We report (print and save) three quantities for accuracy: `train_acc` refers to the accuracy on the specific data used for training, `val_acc` refers to the accuracy on a held-out set from the same distribution as the data used for training, and `test_acc` refers to the accuracy on the test data (specified with a command line argument), which can be harder/larger problems.

# Peturbation Testing
We provide [summary.py](summary.py), this can be used to print a summary for a directory of 'test_model.py' runs to see peak accuracy values. This is very useful for filtering.

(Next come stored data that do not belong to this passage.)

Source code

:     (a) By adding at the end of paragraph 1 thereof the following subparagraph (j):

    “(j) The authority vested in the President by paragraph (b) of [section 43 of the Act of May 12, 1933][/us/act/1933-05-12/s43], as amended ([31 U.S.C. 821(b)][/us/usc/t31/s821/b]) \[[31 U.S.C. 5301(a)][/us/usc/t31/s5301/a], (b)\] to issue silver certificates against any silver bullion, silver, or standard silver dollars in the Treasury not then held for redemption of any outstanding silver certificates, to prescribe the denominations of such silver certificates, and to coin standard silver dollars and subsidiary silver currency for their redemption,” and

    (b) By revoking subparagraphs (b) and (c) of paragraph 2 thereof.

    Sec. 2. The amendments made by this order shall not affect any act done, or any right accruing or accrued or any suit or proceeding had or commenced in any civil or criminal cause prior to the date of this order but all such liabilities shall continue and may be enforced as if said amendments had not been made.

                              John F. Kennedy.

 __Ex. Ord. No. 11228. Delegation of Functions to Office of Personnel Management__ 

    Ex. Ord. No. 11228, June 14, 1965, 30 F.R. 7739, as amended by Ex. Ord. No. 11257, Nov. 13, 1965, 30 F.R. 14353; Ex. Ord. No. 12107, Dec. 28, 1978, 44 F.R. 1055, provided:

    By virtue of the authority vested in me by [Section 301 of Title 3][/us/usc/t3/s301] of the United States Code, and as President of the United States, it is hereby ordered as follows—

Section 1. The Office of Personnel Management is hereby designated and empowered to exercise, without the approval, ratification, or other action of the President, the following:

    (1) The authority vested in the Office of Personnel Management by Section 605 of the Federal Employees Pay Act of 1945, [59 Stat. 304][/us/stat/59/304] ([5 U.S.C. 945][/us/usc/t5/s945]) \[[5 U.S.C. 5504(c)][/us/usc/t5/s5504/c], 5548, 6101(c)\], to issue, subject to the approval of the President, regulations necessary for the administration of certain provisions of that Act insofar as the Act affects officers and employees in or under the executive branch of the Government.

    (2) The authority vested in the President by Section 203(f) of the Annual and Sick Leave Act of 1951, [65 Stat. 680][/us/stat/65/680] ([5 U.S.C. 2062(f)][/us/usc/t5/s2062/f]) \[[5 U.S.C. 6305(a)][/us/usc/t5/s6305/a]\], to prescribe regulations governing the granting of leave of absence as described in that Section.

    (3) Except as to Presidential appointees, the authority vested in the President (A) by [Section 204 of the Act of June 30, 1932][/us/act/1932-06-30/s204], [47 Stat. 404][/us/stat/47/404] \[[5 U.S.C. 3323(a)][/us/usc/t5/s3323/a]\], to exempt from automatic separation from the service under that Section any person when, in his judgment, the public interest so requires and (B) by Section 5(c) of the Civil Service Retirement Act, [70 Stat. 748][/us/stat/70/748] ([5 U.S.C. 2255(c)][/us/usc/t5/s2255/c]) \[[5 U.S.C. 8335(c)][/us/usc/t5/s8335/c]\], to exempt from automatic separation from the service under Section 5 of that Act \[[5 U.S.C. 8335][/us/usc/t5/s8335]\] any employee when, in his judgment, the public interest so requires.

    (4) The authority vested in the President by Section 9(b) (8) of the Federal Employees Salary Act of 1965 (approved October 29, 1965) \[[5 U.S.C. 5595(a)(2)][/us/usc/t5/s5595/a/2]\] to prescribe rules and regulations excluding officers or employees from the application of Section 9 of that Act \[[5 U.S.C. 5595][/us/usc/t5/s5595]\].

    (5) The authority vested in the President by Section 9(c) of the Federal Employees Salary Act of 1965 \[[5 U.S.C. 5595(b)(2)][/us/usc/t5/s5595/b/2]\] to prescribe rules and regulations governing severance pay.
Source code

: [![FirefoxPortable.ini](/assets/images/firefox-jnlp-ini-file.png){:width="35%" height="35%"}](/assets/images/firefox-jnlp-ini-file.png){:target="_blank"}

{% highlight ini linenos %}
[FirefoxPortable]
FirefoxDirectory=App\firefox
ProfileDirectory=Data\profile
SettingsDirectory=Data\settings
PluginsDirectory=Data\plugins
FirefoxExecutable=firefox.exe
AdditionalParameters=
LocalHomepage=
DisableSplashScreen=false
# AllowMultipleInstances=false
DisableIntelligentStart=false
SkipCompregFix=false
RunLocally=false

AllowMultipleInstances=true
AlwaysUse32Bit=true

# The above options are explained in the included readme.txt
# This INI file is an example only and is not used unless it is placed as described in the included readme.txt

## Prefix Sums Peturbation Test
In [sums_peturb.py](sums_peturb.py), the code tracks the average time to recover fom a petubration. The scripts and directions to use this file are in [sums_peturb_experiments.sh](launch/sums_peturb_experiments.sh).\
In [sums_track_changes.py](sums_track_changes.py), the code tracks the number of changes on average to recover from a peturbation. The scripts and directions to use this file are in [sums_peturb_track_experiments.sh](launch/sums_peturb_track_experiments.sh).

## Maze Peturbatin Test
In [maze_peturb.py](maze_peturb.py), the code tracks the average time to recover fom a petubration. The scripts and directions to use this file are in [mazes_peturb_experiments.sh](launch/mazes_peturb_experiments.sh ).

## Maze Measure Feature Change Test
In [track_changes.py](track_changes.py), the code measures via the L2 norm the average chnage in features over each iteration. The scripts and directions to use this file are in [track_changes_experiments.sh](launch/track_changes_experiments.sh).

# Asymptotic Alignment Score
In "Path Independent Equilibrium Models Can Better Exploit Test-Time Computation", Anil et al introduce the Asymptotic Alignment score which measures path independence. The [AA_score.py](AA_score.py) script calculates an Asymptotic Alignment score for the input model. The scripts and directions to use this file are in [AA_score_experiments.sh](launch/AA_score_experiments.sh).

## Development

### Adding Training and Testing Modes

A new training mode with name `new_mode` can be added to the code base by writing a function named `train_new_mode` in [training_utils.py](training_utils.py). This allows the training mode to easily be implemented in [train_model.py](train_model.py) by passing the following command line argument.

```$ python train_model.py problem.hyp.train_mode=<new_mode>```

Similarly, a new testing mode with name `new_mode` can be added as a function named `test_new_mode` in [testing_utils.py](testing_utils.py). The new testing mode can be implemented in [test_model.py](test_model.py) by passing the following command line argument.

```$ python test_model.py problem.hyp.test_mode=<new_mode>```

### Adding New Datasets

The only datasets available in the easy_to_hard_data package are prefix sums, mazes, and chess. To make use of a different dataset called `new_dataset`, create a file named `new_dataset_data.py` in the [utils](utils) directory containing a `prepare_dataloaders_new_dataset` function (see other data files as an example). The file `new_dataset_data.py` should be correctly imported and the corresponding `prepare_dataloaders_new_dataset` function should be added to the `get_dataloaders` function in [common.py](utils/common.py). Also, a new configuration file should be added to the [config/problem](config/problem) directory

To then train or test models using the new dataset, you can use the `problem= <new_dataset>` flag.

## Contributing

We believe in open-source community driven software development. Please open issues and pull requests with any questions or improvements you have.